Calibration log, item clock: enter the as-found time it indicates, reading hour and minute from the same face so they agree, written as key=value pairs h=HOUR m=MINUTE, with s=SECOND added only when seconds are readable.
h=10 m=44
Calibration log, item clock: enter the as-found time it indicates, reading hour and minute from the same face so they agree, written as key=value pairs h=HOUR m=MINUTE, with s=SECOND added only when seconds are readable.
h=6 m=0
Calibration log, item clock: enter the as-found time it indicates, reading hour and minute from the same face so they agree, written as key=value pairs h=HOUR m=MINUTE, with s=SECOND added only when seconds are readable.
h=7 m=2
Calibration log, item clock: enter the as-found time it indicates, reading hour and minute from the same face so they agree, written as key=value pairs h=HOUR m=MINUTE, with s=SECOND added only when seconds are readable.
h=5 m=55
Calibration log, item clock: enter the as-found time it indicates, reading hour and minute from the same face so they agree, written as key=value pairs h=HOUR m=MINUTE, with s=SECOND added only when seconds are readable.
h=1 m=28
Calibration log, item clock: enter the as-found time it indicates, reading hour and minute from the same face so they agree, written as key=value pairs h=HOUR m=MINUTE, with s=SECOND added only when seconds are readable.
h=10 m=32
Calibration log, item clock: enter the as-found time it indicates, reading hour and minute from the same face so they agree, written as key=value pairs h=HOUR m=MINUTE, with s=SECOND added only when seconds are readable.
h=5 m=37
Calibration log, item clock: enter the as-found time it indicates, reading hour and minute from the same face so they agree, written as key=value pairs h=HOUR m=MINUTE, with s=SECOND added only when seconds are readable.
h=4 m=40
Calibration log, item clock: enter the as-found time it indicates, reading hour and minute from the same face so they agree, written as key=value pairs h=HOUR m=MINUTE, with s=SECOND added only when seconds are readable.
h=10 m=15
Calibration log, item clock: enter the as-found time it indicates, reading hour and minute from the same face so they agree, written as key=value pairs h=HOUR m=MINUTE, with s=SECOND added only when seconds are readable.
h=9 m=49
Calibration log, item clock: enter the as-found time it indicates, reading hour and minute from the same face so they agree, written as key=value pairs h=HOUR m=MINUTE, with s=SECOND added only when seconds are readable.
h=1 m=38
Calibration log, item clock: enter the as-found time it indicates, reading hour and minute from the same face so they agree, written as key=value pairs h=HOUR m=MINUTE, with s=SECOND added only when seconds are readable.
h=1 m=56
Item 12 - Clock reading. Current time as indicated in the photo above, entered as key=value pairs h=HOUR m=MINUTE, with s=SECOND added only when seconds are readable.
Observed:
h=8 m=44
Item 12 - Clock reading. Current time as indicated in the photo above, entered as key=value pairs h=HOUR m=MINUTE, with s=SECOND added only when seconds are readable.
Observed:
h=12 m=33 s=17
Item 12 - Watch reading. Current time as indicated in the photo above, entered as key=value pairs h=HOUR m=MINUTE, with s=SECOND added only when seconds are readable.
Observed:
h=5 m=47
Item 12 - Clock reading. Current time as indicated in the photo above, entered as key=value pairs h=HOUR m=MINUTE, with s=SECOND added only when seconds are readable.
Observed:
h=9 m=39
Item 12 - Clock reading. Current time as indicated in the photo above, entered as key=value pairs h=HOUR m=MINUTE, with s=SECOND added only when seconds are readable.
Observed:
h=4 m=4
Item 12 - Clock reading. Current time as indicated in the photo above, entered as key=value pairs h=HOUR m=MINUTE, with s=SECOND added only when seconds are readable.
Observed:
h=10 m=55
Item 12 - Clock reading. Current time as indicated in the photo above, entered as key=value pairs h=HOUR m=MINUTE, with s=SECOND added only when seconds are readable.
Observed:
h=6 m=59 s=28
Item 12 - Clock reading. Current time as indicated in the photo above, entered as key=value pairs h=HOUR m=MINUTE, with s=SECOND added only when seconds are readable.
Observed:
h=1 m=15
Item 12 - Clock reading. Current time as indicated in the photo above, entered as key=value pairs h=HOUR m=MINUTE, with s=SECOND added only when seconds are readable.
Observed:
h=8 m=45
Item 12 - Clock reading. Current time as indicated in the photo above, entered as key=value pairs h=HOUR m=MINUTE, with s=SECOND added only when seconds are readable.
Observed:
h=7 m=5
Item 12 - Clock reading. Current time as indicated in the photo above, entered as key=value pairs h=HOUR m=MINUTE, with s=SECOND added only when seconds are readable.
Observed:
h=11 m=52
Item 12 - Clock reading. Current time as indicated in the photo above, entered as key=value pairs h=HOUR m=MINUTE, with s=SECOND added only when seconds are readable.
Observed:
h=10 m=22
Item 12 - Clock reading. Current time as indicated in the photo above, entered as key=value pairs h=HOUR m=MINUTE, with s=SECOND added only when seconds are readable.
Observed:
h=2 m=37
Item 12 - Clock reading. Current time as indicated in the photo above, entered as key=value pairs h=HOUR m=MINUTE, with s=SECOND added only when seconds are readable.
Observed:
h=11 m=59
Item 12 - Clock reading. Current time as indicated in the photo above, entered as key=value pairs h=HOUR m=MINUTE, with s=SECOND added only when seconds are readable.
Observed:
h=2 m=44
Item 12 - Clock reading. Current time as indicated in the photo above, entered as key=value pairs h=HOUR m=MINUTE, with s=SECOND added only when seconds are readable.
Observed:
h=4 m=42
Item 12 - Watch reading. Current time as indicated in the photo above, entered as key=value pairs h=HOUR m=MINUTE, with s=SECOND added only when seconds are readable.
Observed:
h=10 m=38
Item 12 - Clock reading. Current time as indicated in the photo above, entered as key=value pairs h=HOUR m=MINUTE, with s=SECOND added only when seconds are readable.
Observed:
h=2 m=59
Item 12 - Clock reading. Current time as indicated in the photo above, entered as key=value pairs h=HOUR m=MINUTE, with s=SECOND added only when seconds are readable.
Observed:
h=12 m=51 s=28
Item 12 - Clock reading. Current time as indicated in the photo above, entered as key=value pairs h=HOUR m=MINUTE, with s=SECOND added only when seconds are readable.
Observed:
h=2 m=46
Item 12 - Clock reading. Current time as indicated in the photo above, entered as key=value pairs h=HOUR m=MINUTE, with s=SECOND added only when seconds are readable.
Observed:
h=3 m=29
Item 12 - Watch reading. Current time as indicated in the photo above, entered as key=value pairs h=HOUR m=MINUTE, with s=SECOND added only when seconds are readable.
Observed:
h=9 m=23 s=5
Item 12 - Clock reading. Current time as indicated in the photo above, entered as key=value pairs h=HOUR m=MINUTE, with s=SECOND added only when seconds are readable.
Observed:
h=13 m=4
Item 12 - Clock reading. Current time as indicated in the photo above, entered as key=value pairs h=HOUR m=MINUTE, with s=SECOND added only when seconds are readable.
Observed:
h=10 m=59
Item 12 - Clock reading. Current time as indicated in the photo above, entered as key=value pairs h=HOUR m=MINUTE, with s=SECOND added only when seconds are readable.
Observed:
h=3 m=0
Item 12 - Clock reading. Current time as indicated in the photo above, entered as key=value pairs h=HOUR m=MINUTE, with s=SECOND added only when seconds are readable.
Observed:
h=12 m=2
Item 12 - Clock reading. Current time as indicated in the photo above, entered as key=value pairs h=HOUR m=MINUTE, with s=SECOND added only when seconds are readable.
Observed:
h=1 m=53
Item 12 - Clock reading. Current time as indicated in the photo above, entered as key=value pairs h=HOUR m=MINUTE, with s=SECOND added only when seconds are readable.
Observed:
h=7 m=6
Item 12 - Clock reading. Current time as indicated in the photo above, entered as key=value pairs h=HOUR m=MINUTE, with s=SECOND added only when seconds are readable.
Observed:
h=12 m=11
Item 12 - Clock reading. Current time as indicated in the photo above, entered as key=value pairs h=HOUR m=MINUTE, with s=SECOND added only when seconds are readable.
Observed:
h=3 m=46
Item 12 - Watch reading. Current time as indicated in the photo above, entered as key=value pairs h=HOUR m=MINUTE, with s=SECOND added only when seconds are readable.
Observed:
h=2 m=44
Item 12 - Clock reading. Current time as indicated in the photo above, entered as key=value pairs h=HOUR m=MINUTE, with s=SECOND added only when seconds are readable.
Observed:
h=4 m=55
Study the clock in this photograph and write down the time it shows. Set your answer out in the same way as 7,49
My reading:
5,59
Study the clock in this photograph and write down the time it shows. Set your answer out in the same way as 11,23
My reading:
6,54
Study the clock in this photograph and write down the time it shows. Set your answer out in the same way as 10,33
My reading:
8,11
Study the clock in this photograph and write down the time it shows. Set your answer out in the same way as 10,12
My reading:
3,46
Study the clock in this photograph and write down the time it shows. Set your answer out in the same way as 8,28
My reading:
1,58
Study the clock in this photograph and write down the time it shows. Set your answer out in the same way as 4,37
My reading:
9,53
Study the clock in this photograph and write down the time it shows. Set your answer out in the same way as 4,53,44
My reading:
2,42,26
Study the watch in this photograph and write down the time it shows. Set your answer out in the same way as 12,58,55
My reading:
---------------
◆ Exercise task
Find every line in the entries above that contains the word "photograph", and copy each of those lines in full.

◆ Expected answer
Study the clock in this photograph and write down the time it shows. Set your answer out in the same way as 7,49
Study the clock in this photograph and write down the time it shows. Set your answer out in the same way as 11,23
Study the clock in this photograph and write down the time it shows. Set your answer out in the same way as 10,33
Study the clock in this photograph and write down the time it shows. Set your answer out in the same way as 10,12
Study the clock in this photograph and write down the time it shows. Set your answer out in the same way as 8,28
Study the clock in this photograph and write down the time it shows. Set your answer out in the same way as 4,37
Study the clock in this photograph and write down the time it shows. Set your answer out in the same way as 4,53,44
Study the watch in this photograph and write down the time it shows. Set your answer out in the same way as 12,58,55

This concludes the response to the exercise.